(Directions)
Answer these questions from the financial statement notes:
1. On what date will the Company's fiscal year now end?
2. What percentage of Nasal Mist does the Company own?
3. In what month and year did the Company adopt its 2004 Incentive Stock Bonus and Option Plan?

(Excerpt)
CHANGE IN FISCAL YEAR:
By filing this Form 10K the Company is changing its fiscal year from the period ending on June 30 to the period ending on December 31. As such, this report is for the six-month period ending December 31, 2012 and the twelve-month period ending June 30, 2012. (See also Footnote O – “Subsequent Events”)
PRINCIPLES OF CONSOLIDATION:
The audited consolidated financial statements include the accounts of the Company and its subsidiaries and present them as one economic entity. All significant intercompany transactions and balances have been eliminated in consolidation as of December 31, 2012 and June 30, 2012.
BASIS OF ACCOUNTING:
The Company's policy is to use the accrual method of accounting to prepare and present financial statements, which conforms to U.S. generally accepted accounting principles ("GAAP').
RECENT ACCOUNTING PRONOUNCEMENTS:
The Company has implemented all new accounting pronouncements that are in effect and that may impact its financial statements and does not believe that there are any other new accounting pronouncements that have been issued that might have a material impact on its financial position or results of operations.
INCOME TAXES:
Income taxes are provided in accordance with ASC 740, Income Taxes. A deferred tax asset or liability is recorded for all temporary differences between financial and tax reporting and net operating loss carry forwards. Deferred tax expense (benefit) results from the net change during the year of deferred tax assets and liabilities.
Deferred tax assets are reduced by a valuation allowance when, in the opinion of management, it is more likely than not that some portion or all of the deferred tax assets will not be realized. Deferred tax assets and liabilities are adjusted for the effects of changes in tax laws and rates on the date of enactment.
USE OF ESTIMATES:
The preparation of the Company's audited financial statements requires management to make estimates and assumptions that affect the reported amounts of assets and liabilities and disclosure of contingent assets and liabilities at the financial statement date and the reported amounts of revenue and expenses during the reporting period. Actual results could differ from those estimates made by management.
B. FORMATION OF SUBSIDIARIES:
NASAL MIST, INC.
The Company owns 91.9% of Nasal Mist ("NMI"), a subsidiary formed by the Company during August 1997, NMI is dormant and not engaged in any operating activities and there are no plans to engage in any activities in the future.
C. INVENTORY:
As of December 31, 2012 and June 30, 2012 the Company has no inventory.
D. BASIC EARNINGS (LOSS) PER SHARE:
The Company computes net income (loss) per share in accordance with ASC 260, Earnings per Share. ASC 260 specifies the computation, presentation and disclosure requirements for earnings (loss) per share for entities with publicly held common stock. Basic net earnings (loss) per share amounts are computed by dividing the net earnings (loss) by the weighted average number of common shares outstanding. Diluted earnings (loss) per share are the same as basic earnings (loss) per share due to the lack of dilutive items in the Company.
E. WARRANTS, OPTIONS AND STOCK BASED COMPENSATION:
There are no warrants or options outstanding as of December 31, 2012 and June 30, 2012.
In May of 2004 the Company adopted its 2004 Incentive Stock Bonus and Option Plan (the "Plan"). The Plan is intended to advance the interests of the Company by affording to selected employees, directors and consultants, an opportunity for investment in the Company and the incentives inherent in stock ownership in the Company and to provide the Company with a means of attracting, compensating, and retaining the services of selected employees, directors and consultants. It initially allowed for the issuance of 10,000,000 shares of S-8 stock, subject to the board's authority to amend the Plan.

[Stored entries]
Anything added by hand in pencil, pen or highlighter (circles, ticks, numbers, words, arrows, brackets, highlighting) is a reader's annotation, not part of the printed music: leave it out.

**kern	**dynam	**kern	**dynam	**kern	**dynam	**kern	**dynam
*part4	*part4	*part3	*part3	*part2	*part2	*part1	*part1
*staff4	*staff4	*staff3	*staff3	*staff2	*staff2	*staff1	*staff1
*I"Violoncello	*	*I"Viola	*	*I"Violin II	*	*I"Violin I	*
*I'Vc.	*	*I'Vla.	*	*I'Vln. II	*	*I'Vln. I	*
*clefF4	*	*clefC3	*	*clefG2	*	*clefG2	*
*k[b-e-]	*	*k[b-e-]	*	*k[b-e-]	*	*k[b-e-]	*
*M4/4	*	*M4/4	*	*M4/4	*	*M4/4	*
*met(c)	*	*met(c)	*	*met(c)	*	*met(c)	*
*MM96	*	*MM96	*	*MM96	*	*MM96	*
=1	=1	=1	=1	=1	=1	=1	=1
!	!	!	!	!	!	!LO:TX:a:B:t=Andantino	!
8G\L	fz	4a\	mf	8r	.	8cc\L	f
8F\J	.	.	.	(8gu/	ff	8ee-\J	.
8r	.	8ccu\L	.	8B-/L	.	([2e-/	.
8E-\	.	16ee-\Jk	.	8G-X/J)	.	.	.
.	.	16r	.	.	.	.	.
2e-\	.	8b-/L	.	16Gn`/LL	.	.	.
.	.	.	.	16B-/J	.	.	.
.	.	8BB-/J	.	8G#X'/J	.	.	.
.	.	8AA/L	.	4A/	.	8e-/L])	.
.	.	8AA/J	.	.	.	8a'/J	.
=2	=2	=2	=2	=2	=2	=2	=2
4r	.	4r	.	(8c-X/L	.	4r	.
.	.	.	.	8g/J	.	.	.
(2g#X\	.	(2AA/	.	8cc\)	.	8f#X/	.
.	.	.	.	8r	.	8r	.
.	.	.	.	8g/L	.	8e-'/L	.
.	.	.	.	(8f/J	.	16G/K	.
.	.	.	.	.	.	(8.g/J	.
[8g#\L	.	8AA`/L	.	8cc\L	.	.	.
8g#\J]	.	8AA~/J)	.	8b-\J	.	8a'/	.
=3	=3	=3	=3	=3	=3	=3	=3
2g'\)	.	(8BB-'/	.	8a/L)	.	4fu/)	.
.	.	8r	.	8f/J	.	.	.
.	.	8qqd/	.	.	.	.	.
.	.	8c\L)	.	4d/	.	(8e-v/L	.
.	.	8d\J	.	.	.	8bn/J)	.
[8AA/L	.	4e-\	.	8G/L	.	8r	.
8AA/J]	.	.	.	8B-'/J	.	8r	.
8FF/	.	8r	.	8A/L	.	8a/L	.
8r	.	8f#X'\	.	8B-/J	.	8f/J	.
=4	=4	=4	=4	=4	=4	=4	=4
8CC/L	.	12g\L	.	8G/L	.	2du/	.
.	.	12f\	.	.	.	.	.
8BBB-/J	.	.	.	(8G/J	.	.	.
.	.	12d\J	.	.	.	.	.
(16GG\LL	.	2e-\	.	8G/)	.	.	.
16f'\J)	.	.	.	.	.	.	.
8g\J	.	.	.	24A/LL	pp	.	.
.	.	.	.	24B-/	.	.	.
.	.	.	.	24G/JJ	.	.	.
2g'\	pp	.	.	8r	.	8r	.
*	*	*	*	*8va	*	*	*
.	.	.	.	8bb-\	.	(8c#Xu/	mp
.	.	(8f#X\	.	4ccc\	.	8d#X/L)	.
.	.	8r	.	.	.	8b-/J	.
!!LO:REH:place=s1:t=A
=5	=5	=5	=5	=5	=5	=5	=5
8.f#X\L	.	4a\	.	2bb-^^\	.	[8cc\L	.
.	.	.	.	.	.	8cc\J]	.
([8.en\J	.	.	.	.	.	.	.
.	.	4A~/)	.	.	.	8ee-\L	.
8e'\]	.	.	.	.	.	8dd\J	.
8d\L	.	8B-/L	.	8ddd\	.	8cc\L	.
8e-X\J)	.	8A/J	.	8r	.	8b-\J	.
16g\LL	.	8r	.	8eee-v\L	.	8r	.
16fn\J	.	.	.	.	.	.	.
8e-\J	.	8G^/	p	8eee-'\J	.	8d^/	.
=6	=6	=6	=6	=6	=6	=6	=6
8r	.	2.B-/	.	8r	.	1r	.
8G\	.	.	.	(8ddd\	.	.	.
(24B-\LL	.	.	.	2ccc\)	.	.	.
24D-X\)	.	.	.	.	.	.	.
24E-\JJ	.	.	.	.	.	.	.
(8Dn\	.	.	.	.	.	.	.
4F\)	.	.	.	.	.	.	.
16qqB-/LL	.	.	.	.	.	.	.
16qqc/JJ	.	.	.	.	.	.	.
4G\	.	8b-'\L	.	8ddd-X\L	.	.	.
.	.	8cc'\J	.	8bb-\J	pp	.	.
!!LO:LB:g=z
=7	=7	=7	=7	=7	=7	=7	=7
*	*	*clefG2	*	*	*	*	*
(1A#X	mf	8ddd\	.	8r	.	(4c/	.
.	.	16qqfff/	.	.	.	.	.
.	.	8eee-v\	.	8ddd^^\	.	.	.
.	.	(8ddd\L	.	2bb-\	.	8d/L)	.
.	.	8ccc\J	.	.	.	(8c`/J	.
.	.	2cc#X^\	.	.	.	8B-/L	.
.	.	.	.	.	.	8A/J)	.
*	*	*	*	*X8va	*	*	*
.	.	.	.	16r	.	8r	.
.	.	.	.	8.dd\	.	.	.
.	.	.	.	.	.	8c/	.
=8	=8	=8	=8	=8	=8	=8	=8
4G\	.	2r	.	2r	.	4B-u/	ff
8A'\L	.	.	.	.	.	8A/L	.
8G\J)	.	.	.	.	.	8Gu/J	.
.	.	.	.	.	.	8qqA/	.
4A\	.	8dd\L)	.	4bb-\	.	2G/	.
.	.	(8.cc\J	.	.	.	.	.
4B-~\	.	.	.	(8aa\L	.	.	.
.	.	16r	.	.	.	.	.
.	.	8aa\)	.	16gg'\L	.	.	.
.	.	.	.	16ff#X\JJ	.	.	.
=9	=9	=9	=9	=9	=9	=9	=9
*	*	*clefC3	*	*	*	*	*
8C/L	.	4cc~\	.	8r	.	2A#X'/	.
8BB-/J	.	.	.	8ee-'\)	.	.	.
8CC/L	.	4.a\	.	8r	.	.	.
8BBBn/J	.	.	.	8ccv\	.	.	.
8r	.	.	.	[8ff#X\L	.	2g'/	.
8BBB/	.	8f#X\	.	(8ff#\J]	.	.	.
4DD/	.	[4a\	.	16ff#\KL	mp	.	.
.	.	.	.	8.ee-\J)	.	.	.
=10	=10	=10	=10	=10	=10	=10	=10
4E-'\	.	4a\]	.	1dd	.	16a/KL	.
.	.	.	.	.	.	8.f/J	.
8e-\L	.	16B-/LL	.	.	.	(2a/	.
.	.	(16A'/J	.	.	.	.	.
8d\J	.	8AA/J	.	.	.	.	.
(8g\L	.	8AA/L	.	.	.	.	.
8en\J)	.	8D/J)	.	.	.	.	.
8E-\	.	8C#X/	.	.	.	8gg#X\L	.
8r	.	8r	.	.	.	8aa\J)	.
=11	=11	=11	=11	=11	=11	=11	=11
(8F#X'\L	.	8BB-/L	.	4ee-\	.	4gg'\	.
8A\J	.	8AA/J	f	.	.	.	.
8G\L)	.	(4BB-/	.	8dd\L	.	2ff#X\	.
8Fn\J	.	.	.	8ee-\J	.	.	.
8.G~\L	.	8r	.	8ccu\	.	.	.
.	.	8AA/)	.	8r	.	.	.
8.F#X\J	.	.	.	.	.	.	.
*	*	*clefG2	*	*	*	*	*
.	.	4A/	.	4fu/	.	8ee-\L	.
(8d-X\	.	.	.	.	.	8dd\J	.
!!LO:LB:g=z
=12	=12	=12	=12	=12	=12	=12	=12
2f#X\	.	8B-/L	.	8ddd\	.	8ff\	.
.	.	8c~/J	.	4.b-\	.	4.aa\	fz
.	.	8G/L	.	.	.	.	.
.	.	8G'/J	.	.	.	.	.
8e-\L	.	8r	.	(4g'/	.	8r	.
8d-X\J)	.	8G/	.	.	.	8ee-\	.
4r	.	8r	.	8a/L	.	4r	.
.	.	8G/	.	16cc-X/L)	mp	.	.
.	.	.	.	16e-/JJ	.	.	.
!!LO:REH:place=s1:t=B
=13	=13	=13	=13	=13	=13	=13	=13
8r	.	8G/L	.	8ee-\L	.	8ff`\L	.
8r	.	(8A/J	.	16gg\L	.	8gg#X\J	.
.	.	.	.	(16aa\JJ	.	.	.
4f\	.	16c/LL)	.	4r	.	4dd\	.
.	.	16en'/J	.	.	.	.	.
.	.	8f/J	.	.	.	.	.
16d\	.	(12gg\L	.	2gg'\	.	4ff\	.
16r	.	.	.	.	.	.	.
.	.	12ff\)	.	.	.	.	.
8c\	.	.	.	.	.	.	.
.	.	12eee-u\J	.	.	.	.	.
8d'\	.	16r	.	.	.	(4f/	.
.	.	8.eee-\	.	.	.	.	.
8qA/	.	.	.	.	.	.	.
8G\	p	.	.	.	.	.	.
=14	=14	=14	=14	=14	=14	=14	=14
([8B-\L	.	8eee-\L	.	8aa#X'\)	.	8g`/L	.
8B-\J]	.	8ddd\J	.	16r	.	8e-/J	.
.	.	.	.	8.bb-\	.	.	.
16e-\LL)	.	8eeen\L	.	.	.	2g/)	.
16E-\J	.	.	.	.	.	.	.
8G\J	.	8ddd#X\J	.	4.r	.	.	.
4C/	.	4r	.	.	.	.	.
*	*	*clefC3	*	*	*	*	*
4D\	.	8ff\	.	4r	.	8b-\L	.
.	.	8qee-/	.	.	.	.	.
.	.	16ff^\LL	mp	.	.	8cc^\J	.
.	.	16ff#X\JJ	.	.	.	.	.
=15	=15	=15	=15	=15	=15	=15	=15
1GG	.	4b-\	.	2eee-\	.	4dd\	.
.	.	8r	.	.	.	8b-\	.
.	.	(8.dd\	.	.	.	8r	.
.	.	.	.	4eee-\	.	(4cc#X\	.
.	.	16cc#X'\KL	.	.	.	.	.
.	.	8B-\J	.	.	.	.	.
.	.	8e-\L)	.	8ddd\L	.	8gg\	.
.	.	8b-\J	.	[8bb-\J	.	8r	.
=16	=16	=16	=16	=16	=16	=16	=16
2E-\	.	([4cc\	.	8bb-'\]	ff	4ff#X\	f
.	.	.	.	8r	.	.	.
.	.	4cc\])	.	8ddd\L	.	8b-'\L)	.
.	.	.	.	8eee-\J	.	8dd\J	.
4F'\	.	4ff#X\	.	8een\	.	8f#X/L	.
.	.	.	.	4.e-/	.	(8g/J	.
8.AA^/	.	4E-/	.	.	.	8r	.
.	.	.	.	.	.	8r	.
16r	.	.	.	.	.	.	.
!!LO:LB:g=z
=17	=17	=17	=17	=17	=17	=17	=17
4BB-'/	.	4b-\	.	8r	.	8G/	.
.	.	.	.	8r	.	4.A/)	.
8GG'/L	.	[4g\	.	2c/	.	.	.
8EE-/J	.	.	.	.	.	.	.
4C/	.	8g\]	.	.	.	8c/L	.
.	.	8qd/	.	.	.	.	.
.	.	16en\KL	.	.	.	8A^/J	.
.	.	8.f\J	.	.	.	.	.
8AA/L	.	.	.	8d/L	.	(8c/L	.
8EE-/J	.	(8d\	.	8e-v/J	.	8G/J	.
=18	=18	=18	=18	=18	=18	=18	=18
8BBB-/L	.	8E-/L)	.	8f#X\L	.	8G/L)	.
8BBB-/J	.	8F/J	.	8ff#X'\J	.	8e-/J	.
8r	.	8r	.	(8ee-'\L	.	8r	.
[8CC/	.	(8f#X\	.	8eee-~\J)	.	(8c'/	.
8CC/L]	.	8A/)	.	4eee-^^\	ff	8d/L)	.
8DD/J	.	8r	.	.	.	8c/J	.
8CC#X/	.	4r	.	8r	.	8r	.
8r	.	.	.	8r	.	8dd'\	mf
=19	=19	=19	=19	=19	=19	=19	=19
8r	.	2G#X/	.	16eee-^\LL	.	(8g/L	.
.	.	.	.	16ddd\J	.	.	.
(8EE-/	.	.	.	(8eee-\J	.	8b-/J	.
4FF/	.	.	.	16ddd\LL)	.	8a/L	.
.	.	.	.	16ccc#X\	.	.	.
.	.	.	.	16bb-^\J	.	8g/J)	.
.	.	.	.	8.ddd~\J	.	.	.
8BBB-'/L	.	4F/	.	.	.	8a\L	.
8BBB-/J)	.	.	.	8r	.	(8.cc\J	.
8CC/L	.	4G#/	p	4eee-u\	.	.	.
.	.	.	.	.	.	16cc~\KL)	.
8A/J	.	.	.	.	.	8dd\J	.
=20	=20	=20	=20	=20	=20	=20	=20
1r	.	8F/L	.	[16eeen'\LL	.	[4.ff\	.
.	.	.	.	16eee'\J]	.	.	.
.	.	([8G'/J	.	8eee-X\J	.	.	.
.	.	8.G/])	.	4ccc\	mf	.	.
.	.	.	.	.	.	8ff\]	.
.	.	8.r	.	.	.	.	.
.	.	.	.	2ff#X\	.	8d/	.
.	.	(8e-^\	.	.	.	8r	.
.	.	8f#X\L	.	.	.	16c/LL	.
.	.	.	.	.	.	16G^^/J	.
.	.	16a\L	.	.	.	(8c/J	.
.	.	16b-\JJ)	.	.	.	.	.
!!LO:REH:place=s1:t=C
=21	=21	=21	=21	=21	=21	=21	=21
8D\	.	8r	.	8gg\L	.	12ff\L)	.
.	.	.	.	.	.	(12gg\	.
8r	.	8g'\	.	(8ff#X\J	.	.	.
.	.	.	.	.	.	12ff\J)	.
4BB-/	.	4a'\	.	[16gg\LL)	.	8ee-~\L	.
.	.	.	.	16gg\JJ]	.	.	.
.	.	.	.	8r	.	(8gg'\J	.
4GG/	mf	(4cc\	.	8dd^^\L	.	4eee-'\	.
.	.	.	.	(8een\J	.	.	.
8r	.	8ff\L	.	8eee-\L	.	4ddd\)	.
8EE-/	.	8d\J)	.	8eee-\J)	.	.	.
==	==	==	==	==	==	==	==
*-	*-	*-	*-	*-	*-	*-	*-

(In response)
1. December 31
2. 91.9%
3. May 2004